Il donc logique que la reconnaissance automatique de la parole s’impose dans les
prochaines années, non seulement dans le domaine de l’informatique, mais aussi
dans de nombreuses applications où l’homme s’adresse à une machine pour lui
demander une tâche précise, bien ciblée et non forcément répétitive.
C’est en 1997
déjà qu’apparaît le logiciel Dragon Naturally Speaking, racheté ensuite par
Scansoft et rebaptisé Nuance Naturally Speaking. Reconnaître une voix et
comprendre le sens des sons émis ne sont pas tâche aisée. La question est trop
complexe pour être développée ici (plus de détails sur
http://fr.wikipedia.org/wiki/Reconnaissance_vocale). Sachons seulement
qu'elle est basée sur des algorithmes très complexes et qu'elle requiert des
ressources de calcul élevées, ce qui explique le retard de ces technologies.

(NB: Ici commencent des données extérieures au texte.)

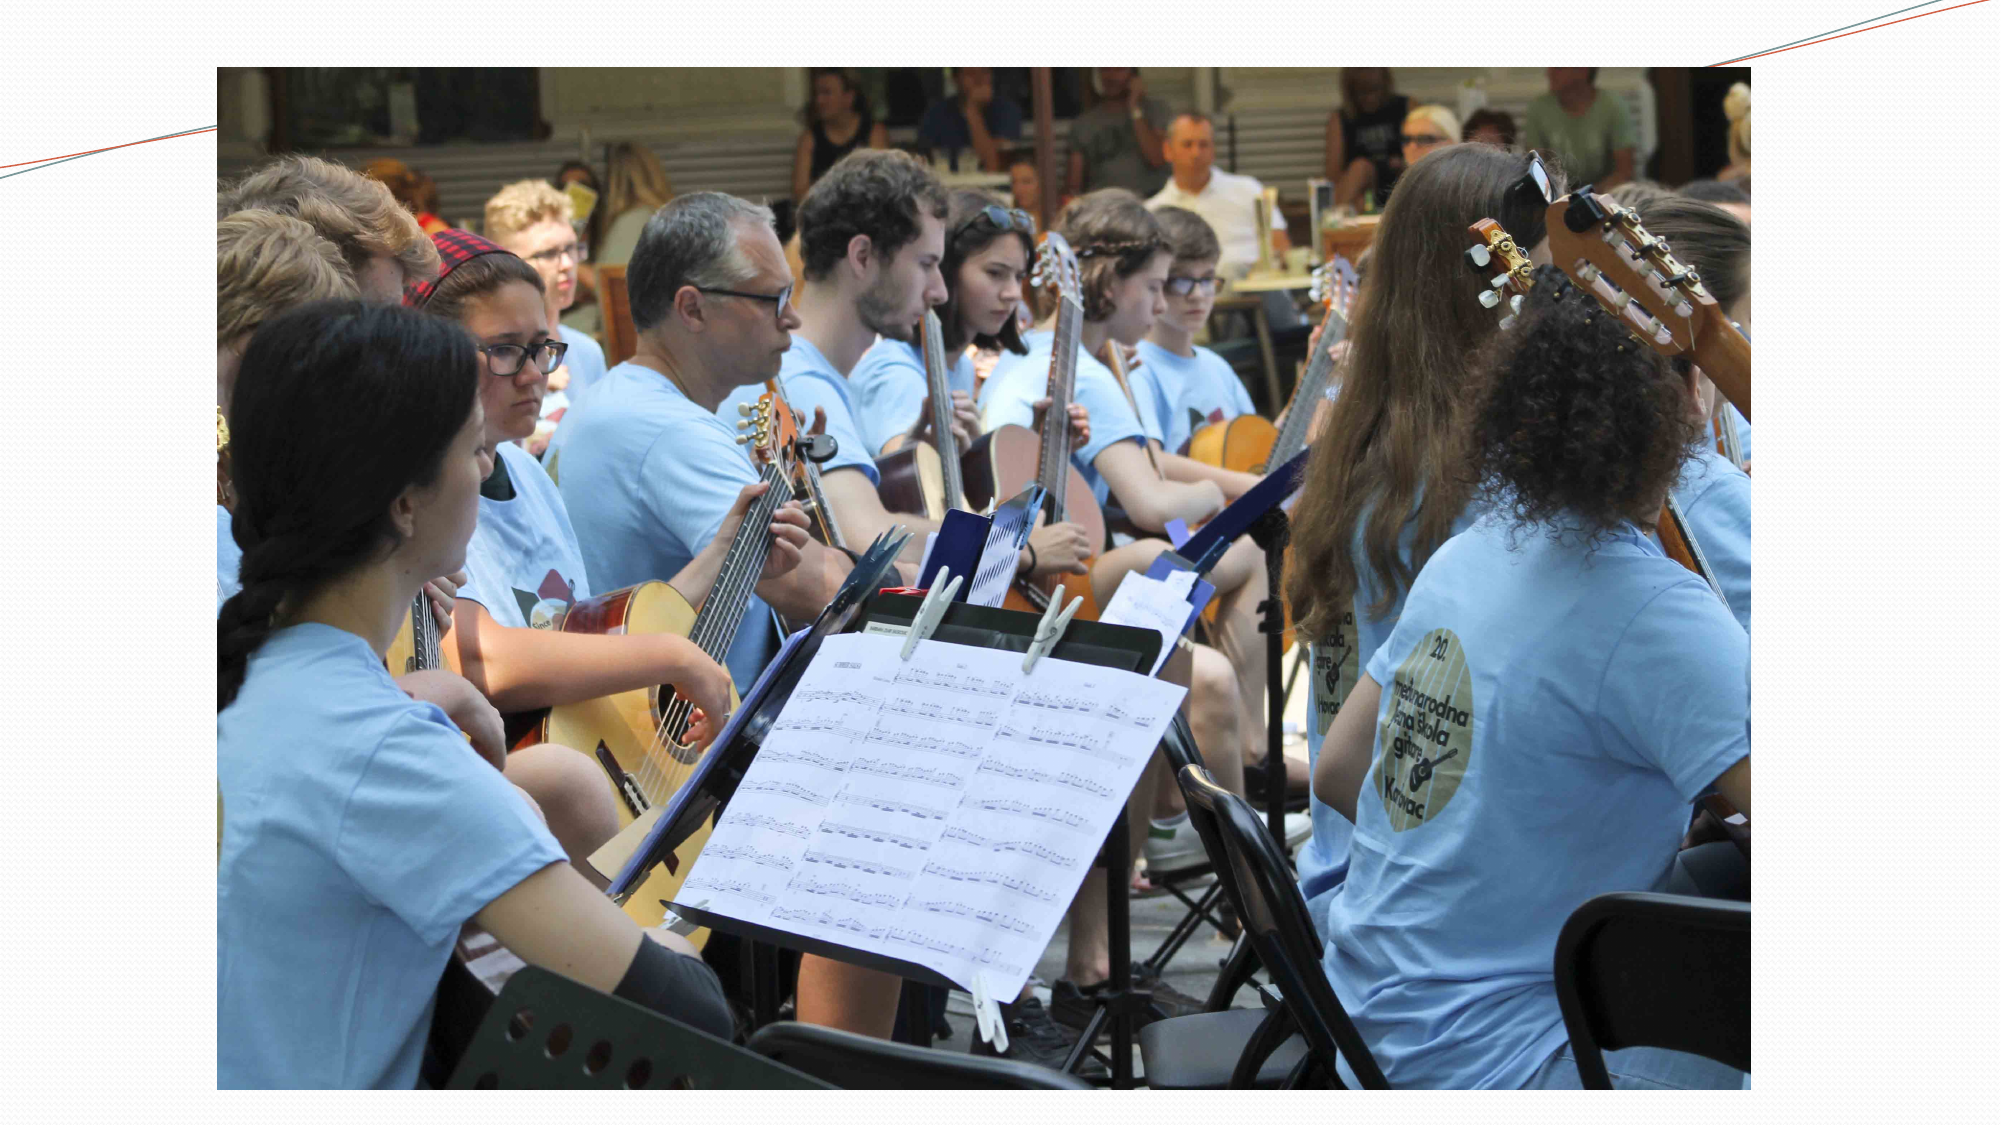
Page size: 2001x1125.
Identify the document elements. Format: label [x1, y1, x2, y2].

Actuellement très performant, un tel logiciel requiert toujours une phase
d'apprentissage assez astreignante et qui demande de la discipline.
Boosté par
le mobile
C’est par l’internet mobile que la reconnaissance vocale prend un nouvel essor.
Ce n’est plus notre machine qui tente la reconnaissance, mais un ordinateur
distant, bien plus puissant que le processeur de notre smartphone. Mais
attention, cette machine mémorise ce que nous demandons et connaît notre
identité, une démarche loin d’être innocente, même si le but avoué est
d’améliorer le taux de performance de la reconnaissance vocale. Dès 2012, la
reconnaissance vocale entre dans le domaine de l’automobile. Un simple «C’est
moi!» suffira à l’informatique embarquée pour reconnaître le conducteur.
Evidemment, il ne sera plus nécessaire de sortir le smartphone de sa poche, ni
de régler la position du siège. Tout se fera par commande vocale.
L’humour en
plus
Pour dicter un message SMS, e-mail, Facebook ou Twitter avec l’iPhone,
l’application Dragon Dictation fait des merveilles. Sur Androïd, elle est
intégrée dans l’application Swype depuis quelques jours.
Siri, vous connaissez? C’est le compagnon virtuel choisi par Apple dans son
iPhone 4S. Pour l’instant en phase beta, il ne sert pas à dicter un texte, mais
à chercher pour vous des renseignements et liens sur la toile. Excellent pour
trouver un titre musical, un contact, un rendez-vous, une note et toute
recherche dans Google, il ne prend pas en charge les itinéraires et les
fonctionnalités de Google Maps. C’est par l’humour qu’il compense actuellement
ses faiblesses. «Bonne Année Siri!» : «Merci! Amusez-vous bien.»